■ Directive ■
Pull every line of the listing below out word for word, leaving nothing out and changing nothing.
## Start Stored rows
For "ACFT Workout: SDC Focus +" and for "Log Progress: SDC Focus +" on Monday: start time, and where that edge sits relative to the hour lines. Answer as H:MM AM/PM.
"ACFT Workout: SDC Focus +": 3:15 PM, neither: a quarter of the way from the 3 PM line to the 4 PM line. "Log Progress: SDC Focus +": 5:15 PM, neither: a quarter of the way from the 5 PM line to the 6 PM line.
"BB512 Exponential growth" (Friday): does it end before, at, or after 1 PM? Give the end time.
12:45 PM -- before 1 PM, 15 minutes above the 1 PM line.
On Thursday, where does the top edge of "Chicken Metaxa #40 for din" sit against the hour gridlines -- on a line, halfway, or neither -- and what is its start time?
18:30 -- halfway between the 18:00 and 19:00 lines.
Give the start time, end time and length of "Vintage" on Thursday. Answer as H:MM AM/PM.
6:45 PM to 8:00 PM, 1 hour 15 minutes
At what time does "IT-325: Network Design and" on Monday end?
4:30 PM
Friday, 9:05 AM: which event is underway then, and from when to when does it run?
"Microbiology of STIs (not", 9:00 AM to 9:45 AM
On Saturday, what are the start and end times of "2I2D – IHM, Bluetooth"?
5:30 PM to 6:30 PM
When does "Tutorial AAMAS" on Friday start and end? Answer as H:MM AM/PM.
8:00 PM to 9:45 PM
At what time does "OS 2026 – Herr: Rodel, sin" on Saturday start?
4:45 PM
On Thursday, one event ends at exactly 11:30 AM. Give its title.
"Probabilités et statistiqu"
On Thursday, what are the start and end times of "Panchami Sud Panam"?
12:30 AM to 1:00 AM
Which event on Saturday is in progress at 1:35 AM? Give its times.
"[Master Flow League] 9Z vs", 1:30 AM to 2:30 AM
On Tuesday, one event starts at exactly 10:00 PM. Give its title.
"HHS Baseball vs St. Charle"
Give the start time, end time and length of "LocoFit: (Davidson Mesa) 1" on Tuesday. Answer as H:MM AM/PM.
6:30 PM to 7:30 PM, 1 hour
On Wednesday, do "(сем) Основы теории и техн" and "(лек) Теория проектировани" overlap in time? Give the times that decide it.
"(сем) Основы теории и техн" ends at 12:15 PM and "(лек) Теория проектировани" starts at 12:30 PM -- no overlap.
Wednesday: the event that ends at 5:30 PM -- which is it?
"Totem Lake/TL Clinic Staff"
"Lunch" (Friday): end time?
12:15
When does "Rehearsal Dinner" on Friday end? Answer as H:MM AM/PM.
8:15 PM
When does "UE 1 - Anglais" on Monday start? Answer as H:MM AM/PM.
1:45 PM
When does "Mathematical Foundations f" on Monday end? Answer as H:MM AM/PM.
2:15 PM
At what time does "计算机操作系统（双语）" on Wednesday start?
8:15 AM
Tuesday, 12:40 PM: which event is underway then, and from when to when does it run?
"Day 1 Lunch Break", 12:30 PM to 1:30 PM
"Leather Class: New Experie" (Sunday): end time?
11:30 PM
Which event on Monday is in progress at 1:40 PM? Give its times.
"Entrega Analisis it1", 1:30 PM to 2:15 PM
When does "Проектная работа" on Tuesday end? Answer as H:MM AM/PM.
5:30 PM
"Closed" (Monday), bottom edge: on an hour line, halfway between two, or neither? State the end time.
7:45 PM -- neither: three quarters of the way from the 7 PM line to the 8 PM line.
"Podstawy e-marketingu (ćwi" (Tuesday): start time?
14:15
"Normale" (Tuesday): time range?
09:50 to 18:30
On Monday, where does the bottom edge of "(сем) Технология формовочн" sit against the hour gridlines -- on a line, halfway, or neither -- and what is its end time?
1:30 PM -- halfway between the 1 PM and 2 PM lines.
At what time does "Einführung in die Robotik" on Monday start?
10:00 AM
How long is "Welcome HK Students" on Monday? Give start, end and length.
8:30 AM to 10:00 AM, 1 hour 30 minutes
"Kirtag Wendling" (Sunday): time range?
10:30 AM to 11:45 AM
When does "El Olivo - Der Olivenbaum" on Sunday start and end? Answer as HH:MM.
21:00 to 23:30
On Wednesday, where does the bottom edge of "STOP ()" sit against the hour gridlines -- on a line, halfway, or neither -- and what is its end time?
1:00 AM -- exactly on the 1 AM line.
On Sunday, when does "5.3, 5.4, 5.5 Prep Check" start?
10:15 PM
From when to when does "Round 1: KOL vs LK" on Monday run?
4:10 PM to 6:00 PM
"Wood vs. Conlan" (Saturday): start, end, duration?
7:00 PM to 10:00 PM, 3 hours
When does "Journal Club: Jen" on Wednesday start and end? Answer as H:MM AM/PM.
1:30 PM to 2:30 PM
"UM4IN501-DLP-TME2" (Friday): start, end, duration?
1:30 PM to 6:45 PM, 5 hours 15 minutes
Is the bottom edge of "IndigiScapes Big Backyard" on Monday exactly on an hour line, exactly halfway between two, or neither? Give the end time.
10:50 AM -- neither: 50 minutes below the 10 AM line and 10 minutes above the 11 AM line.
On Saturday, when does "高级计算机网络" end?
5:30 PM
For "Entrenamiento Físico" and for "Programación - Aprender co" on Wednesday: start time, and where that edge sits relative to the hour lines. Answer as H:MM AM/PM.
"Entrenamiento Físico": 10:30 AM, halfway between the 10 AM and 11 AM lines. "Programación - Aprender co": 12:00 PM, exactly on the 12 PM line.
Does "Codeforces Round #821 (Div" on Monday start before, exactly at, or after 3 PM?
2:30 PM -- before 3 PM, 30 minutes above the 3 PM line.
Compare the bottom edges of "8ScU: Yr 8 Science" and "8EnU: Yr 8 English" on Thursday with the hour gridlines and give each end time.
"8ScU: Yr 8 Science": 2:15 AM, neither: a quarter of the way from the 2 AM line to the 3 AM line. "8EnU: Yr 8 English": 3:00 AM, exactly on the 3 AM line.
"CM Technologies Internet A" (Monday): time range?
## End Stored rows
■ Problem solution ■
For "ACFT Workout: SDC Focus +" and for "Log Progress: SDC Focus +" on Monday: start time, and where that edge sits relative to the hour lines. Answer as H:MM AM/PM.
"ACFT Workout: SDC Focus +": 3:15 PM, neither: a quarter of the way from the 3 PM line to the 4 PM line. "Log Progress: SDC Focus +": 5:15 PM, neither: a quarter of the way from the 5 PM line to the 6 PM line.
"BB512 Exponential growth" (Friday): does it end before, at, or after 1 PM? Give the end time.
12:45 PM -- before 1 PM, 15 minutes above the 1 PM line.
On Thursday, where does the top edge of "Chicken Metaxa #40 for din" sit against the hour gridlines -- on a line, halfway, or neither -- and what is its start time?
18:30 -- halfway between the 18:00 and 19:00 lines.
Give the start time, end time and length of "Vintage" on Thursday. Answer as H:MM AM/PM.
6:45 PM to 8:00 PM, 1 hour 15 minutes
At what time does "IT-325: Network Design and" on Monday end?
4:30 PM
Friday, 9:05 AM: which event is underway then, and from when to when does it run?
"Microbiology of STIs (not", 9:00 AM to 9:45 AM
On Saturday, what are the start and end times of "2I2D – IHM, Bluetooth"?
5:30 PM to 6:30 PM
When does "Tutorial AAMAS" on Friday start and end? Answer as H:MM AM/PM.
8:00 PM to 9:45 PM
At what time does "OS 2026 – Herr: Rodel, sin" on Saturday start?
4:45 PM
On Thursday, one event ends at exactly 11:30 AM. Give its title.
"Probabilités et statistiqu"
On Thursday, what are the start and end times of "Panchami Sud Panam"?
12:30 AM to 1:00 AM
Which event on Saturday is in progress at 1:35 AM? Give its times.
"[Master Flow League] 9Z vs", 1:30 AM to 2:30 AM
On Tuesday, one event starts at exactly 10:00 PM. Give its title.
"HHS Baseball vs St. Charle"
Give the start time, end time and length of "LocoFit: (Davidson Mesa) 1" on Tuesday. Answer as H:MM AM/PM.
6:30 PM to 7:30 PM, 1 hour
On Wednesday, do "(сем) Основы теории и техн" and "(лек) Теория проектировани" overlap in time? Give the times that decide it.
"(сем) Основы теории и техн" ends at 12:15 PM and "(лек) Теория проектировани" starts at 12:30 PM -- no overlap.
Wednesday: the event that ends at 5:30 PM -- which is it?
"Totem Lake/TL Clinic Staff"
"Lunch" (Friday): end time?
12:15
When does "Rehearsal Dinner" on Friday end? Answer as H:MM AM/PM.
8:15 PM
When does "UE 1 - Anglais" on Monday start? Answer as H:MM AM/PM.
1:45 PM
When does "Mathematical Foundations f" on Monday end? Answer as H:MM AM/PM.
2:15 PM
At what time does "计算机操作系统（双语）" on Wednesday start?
8:15 AM
Tuesday, 12:40 PM: which event is underway then, and from when to when does it run?
"Day 1 Lunch Break", 12:30 PM to 1:30 PM
"Leather Class: New Experie" (Sunday): end time?
11:30 PM
Which event on Monday is in progress at 1:40 PM? Give its times.
"Entrega Analisis it1", 1:30 PM to 2:15 PM
When does "Проектная работа" on Tuesday end? Answer as H:MM AM/PM.
5:30 PM
"Closed" (Monday), bottom edge: on an hour line, halfway between two, or neither? State the end time.
7:45 PM -- neither: three quarters of the way from the 7 PM line to the 8 PM line.
"Podstawy e-marketingu (ćwi" (Tuesday): start time?
14:15
"Normale" (Tuesday): time range?
09:50 to 18:30
On Monday, where does the bottom edge of "(сем) Технология формовочн" sit against the hour gridlines -- on a line, halfway, or neither -- and what is its end time?
1:30 PM -- halfway between the 1 PM and 2 PM lines.
At what time does "Einführung in die Robotik" on Monday start?
10:00 AM
How long is "Welcome HK Students" on Monday? Give start, end and length.
8:30 AM to 10:00 AM, 1 hour 30 minutes
"Kirtag Wendling" (Sunday): time range?
10:30 AM to 11:45 AM
When does "El Olivo - Der Olivenbaum" on Sunday start and end? Answer as HH:MM.
21:00 to 23:30
On Wednesday, where does the bottom edge of "STOP ()" sit against the hour gridlines -- on a line, halfway, or neither -- and what is its end time?
1:00 AM -- exactly on the 1 AM line.
On Sunday, when does "5.3, 5.4, 5.5 Prep Check" start?
10:15 PM
From when to when does "Round 1: KOL vs LK" on Monday run?
4:10 PM to 6:00 PM
"Wood vs. Conlan" (Saturday): start, end, duration?
7:00 PM to 10:00 PM, 3 hours
When does "Journal Club: Jen" on Wednesday start and end? Answer as H:MM AM/PM.
1:30 PM to 2:30 PM
"UM4IN501-DLP-TME2" (Friday): start, end, duration?
1:30 PM to 6:45 PM, 5 hours 15 minutes
Is the bottom edge of "IndigiScapes Big Backyard" on Monday exactly on an hour line, exactly halfway between two, or neither? Give the end time.
10:50 AM -- neither: 50 minutes below the 10 AM line and 10 minutes above the 11 AM line.
On Saturday, when does "高级计算机网络" end?
5:30 PM
For "Entrenamiento Físico" and for "Programación - Aprender co" on Wednesday: start time, and where that edge sits relative to the hour lines. Answer as H:MM AM/PM.
"Entrenamiento Físico": 10:30 AM, halfway between the 10 AM and 11 AM lines. "Programación - Aprender co": 12:00 PM, exactly on the 12 PM line.
Does "Codeforces Round #821 (Div" on Monday start before, exactly at, or after 3 PM?
2:30 PM -- before 3 PM, 30 minutes above the 3 PM line.
Compare the bottom edges of "8ScU: Yr 8 Science" and "8EnU: Yr 8 English" on Thursday with the hour gridlines and give each end time.
"8ScU: Yr 8 Science": 2:15 AM, neither: a quarter of the way from the 2 AM line to the 3 AM line. "8EnU: Yr 8 English": 3:00 AM, exactly on the 3 AM line.
"CM Technologies Internet A" (Monday): time range?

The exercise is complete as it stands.